Moreover, the directional quantified representation provides a very distinct and accurate way of establishing a desired signal in a certain direction. It should be noted that traditional directional emulation is more or less based on individual panning of the different sound sources. According to the representation invention, the only uncertainty with respect to the directionality of the established sound signals refers to the method by which the directional representation is mapped (i.e. rendered) to a given number of channels. Nevertheless, it should be emphasised that the mutual directional spacing between sound signals is maintained as the rendering method is the same for all signals as has already been mentioned above. Consequently, the relative directional positioning is established by the signal format and not by sound engineers bound by traditional panning.

Thus, if distinct representations are desired, a high number of quantised directional components may be chosen.

Preferably, the N-directional components should of course represent a given signal at a specific geometrical position.

The signal is decomposed to a signal comprises N directional components by means of dedicated signal-processing means, an advantageous embodiment of the invention has been obtained as the signals may be established in real-time.

The method of processing audio signals comprises M sub-signals, each sub-signal being represented as a signal having N directional components (d1, d2, d3, d4, . . . ), the sub-signals being added to form a sum-signal having N directional components (Σd1, Σd2, Σd3, Σd4, . . . , ΣdN), where Σdi(i=1 . . . N) is the sum of signal components is one of the N directions, the sum-signal representing the resulting audio signal, a further advantageous embodiment of the invention has been obtained as even very complicated audio-signals may be added by means of conventional summing means to form a complex and true signal which may establish several sound source positions in one signal.

The signal processing unit comprises at least one input (S), at least one of the inputs (S) being connected to at least one reverberation unit at least one reverberation unit defining a predefined reverberation generation each of the reverberation units establishing an output (d1, d2, d3, d4, . . . ) having N directional components, each of said directional components (N) of said outputs being added to form at least one signal having N directional components, a further advantageous embodiment of the invention has been obtained as the signal-representation and signal-processing algorithm may basically be processed on both initial sound signals and the sound tail signal as well according to the invention.

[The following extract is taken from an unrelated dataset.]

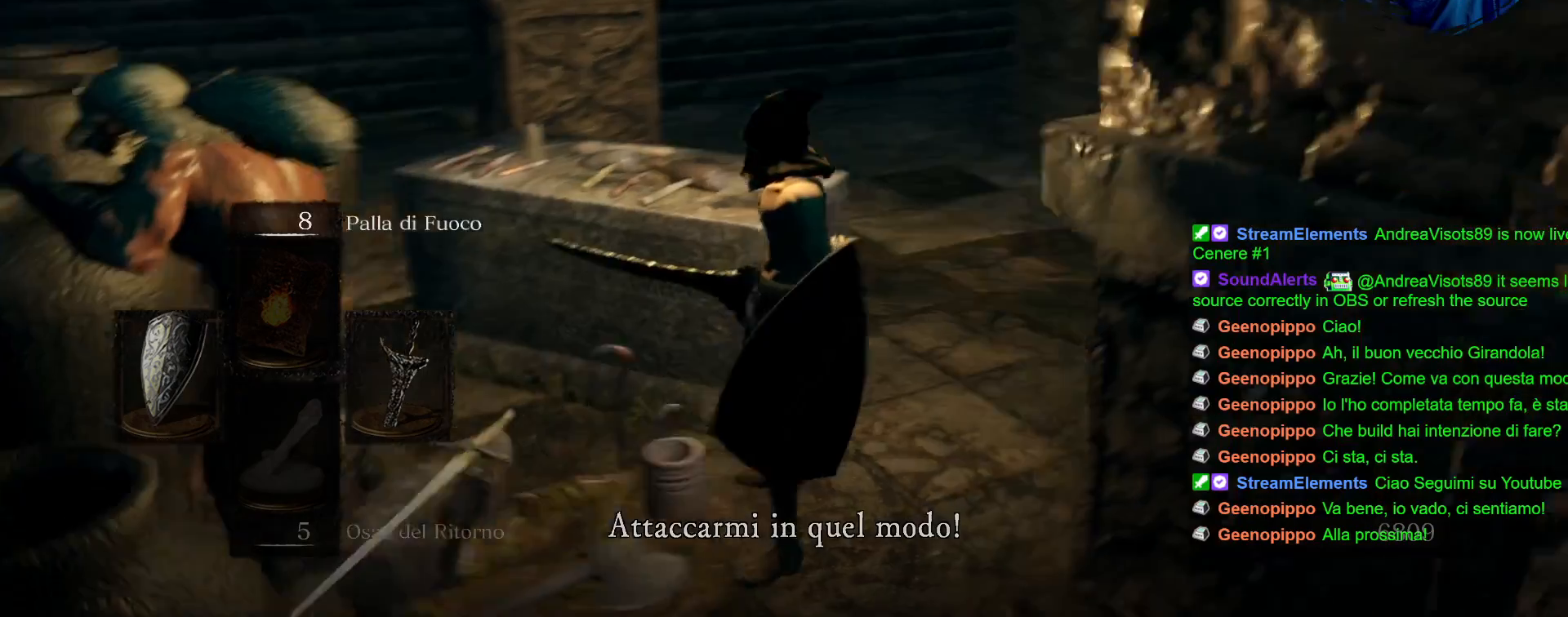
{"dt_ms": 500, "buttons": [], "left_stick": "up-right", "right_stick": "right", "events": [[117, "left_stick", "up"], [117, "right_stick", "center"], [367, "right_stick", "right"], [383, "left_stick", "up-right"]]}
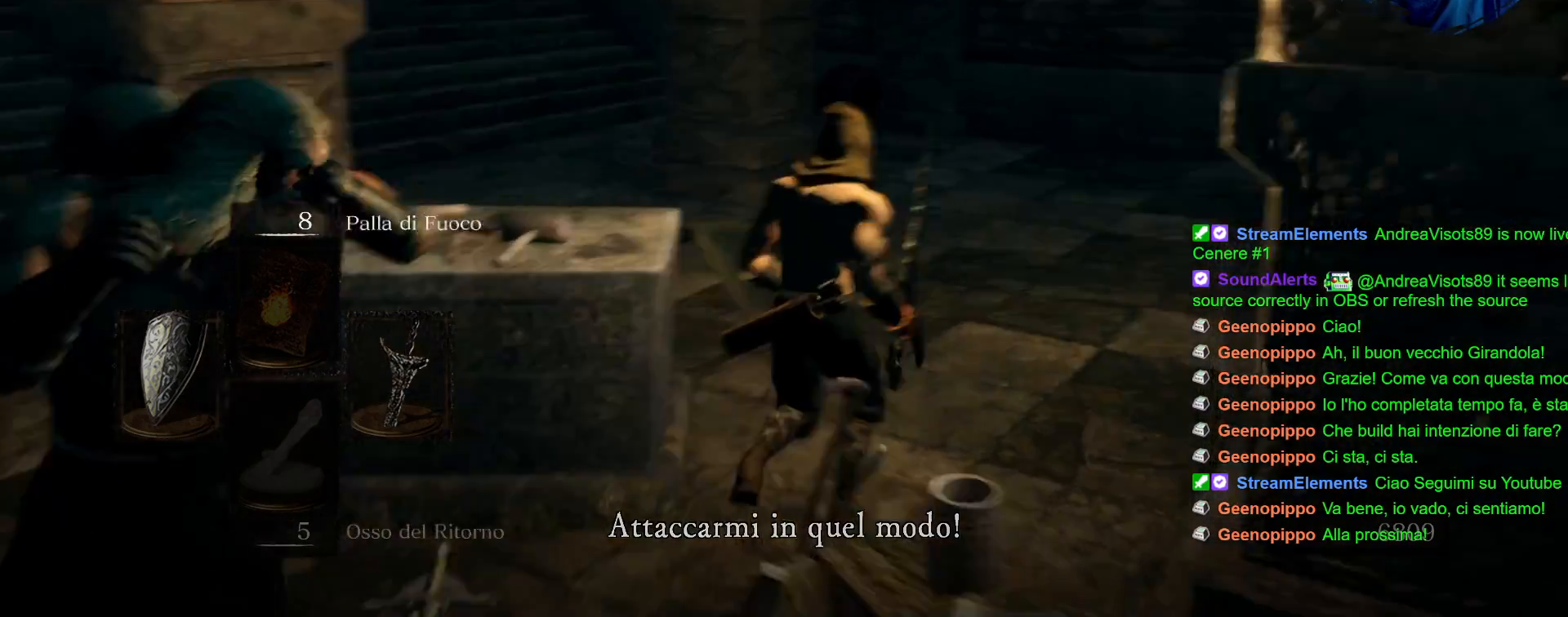
{"dt_ms": 500, "buttons": [], "left_stick": "up", "right_stick": "center", "events": [[50, "right_stick", "center"], [150, "right_stick", "right"], [367, "right_stick", "center"], [383, "left_stick", "up"]]}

DETAILED DESCRIPTION OF THE DRAWINGS

The invention will be described below with reference to the drawings of which

FIG. 1 shows the basic understanding of a reverberated sound

FIG. 2 shows the basic principles of a sound processing device according to the invention

FIGS. 3
a-3c shows different sub-portions of the system according to the invention and

FIGS. 4
a-4b illustrates early pattern generators according to the invention

DETAILED DESCRIPTION OF PREFERRED EMBODIMENTS

According to most embodiments of the invention, it is the general approach that artificial generation of room simulated sound should comprise an early reflection pattern and a late sound sequences, i.e. a tail sound signal.

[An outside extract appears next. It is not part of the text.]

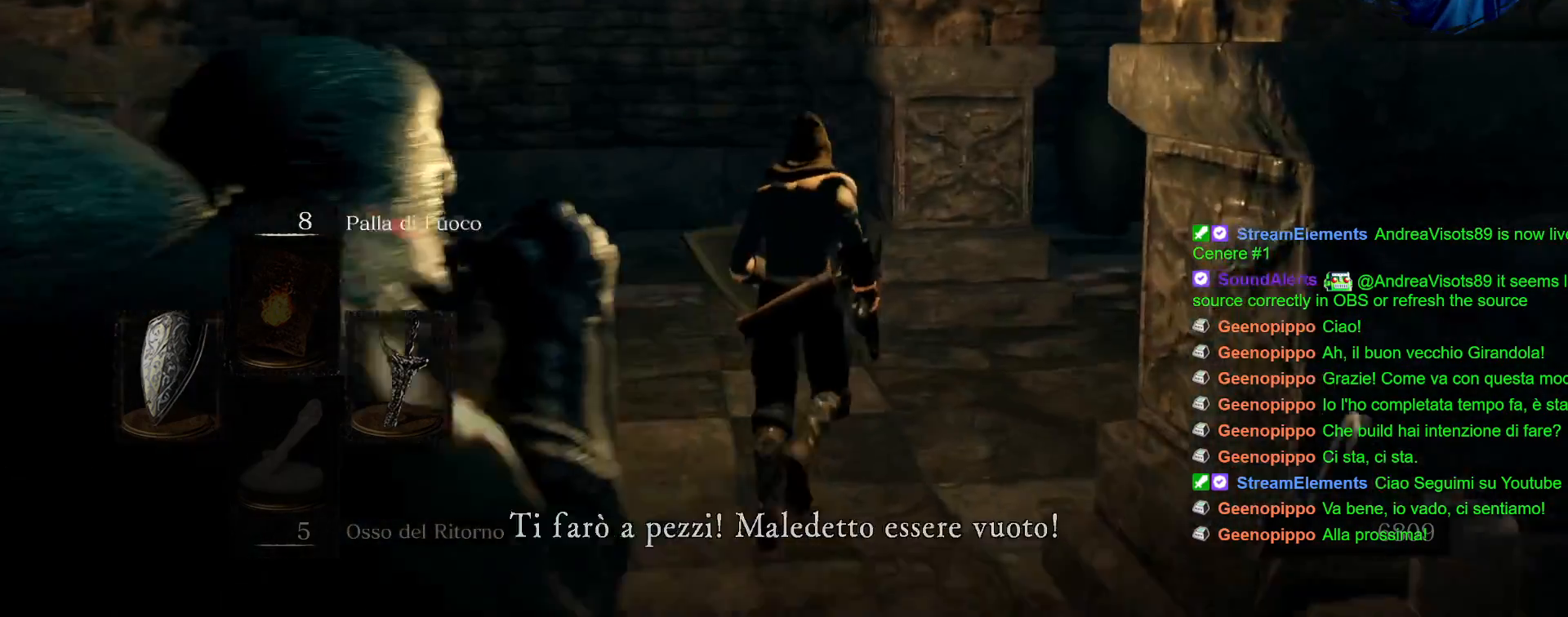
{"dt_ms": 500, "buttons": [], "left_stick": "up", "right_stick": "center", "events": [[17, "right_stick", "right"], [367, "right_stick", "center"]]}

It should be noted that the invention is basically directed at the early reflection patterns, and consequently sound processing based on early reflections patterns within the scope of the invention.

FIG. 1 illustrates the basic principles of a conventional signal processing unit.

The circuit comprises an input 1 communicating with an initial pattern generator 2 and a subsequent reverberation generator 3. In addition, the initial pattern generator 2 and the subsequent reverberation generator 3 are connected to two mixers 4, 5 having output channels 6 and 7, respectively.

The initial pattern generator 2 generates an initial sound sequence with relatively few signal reflections characterising the first part of the desired emulated sound. It is a basic assumption that the initial pattern is very important as a listener establishes a subjective understanding of the simulated room on the basis of even a short initial pattern.

An explanation of this performance is that the signal reception corresponds to the actual sound propagation and reflection in a real life room.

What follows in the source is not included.